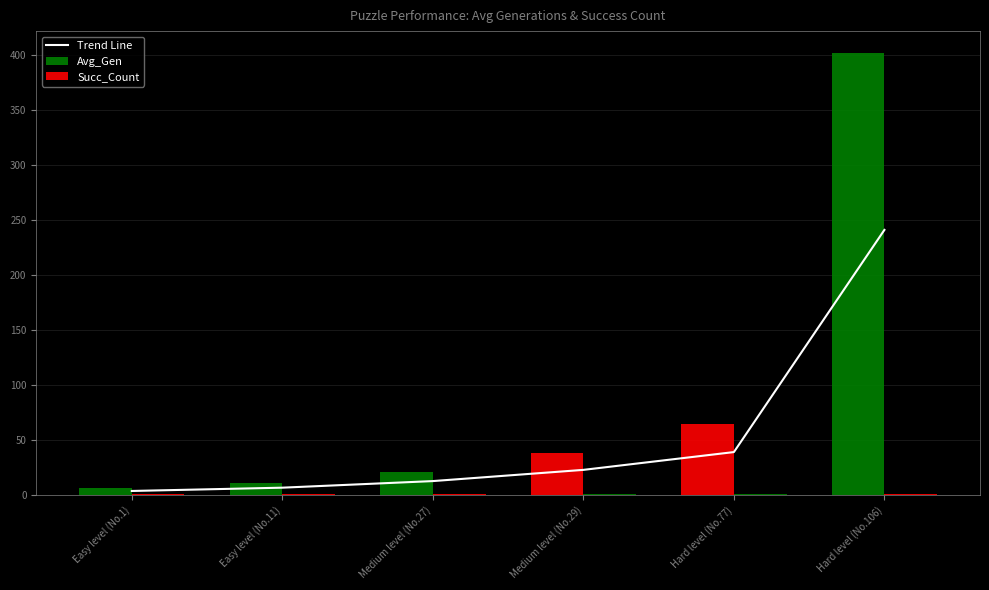

True or false: Trend Line has a value of 12.6 at Medium level (No.27).

True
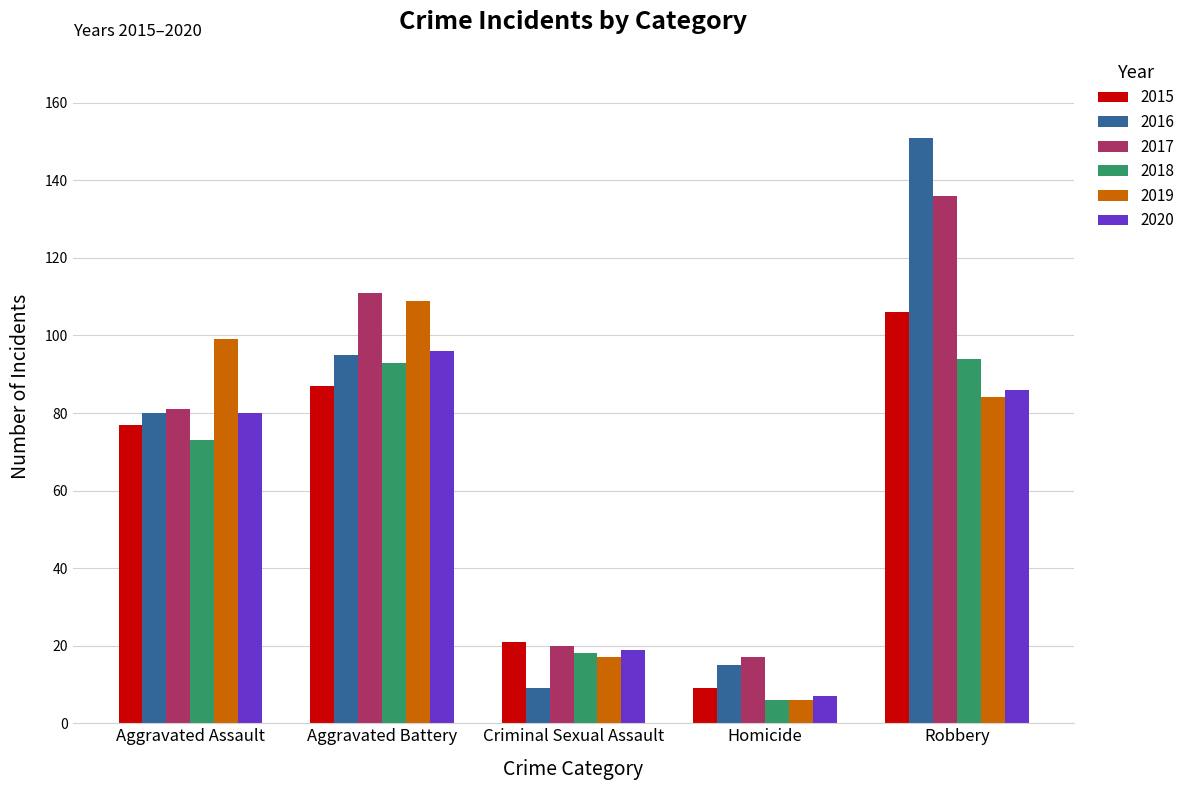

List the labels in order of 2016 value, smallest first.

Criminal Sexual Assault, Homicide, Aggravated Assault, Aggravated Battery, Robbery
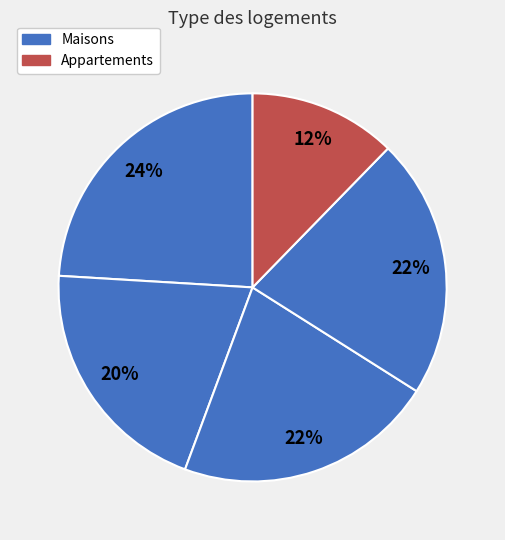

Count the number of slices in the pie.

5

━━━━━━━━

[ACTIVITY] Copy all of the material above word for word, but leave the pictures out of your answer.

[RESULT OF THIS TASK]
True or false: Trend Line has a value of 12.6 at Medium level (No.27).

True

List the labels in order of 2016 value, smallest first.

Criminal Sexual Assault, Homicide, Aggravated Assault, Aggravated Battery, Robbery

Count the number of slices in the pie.

5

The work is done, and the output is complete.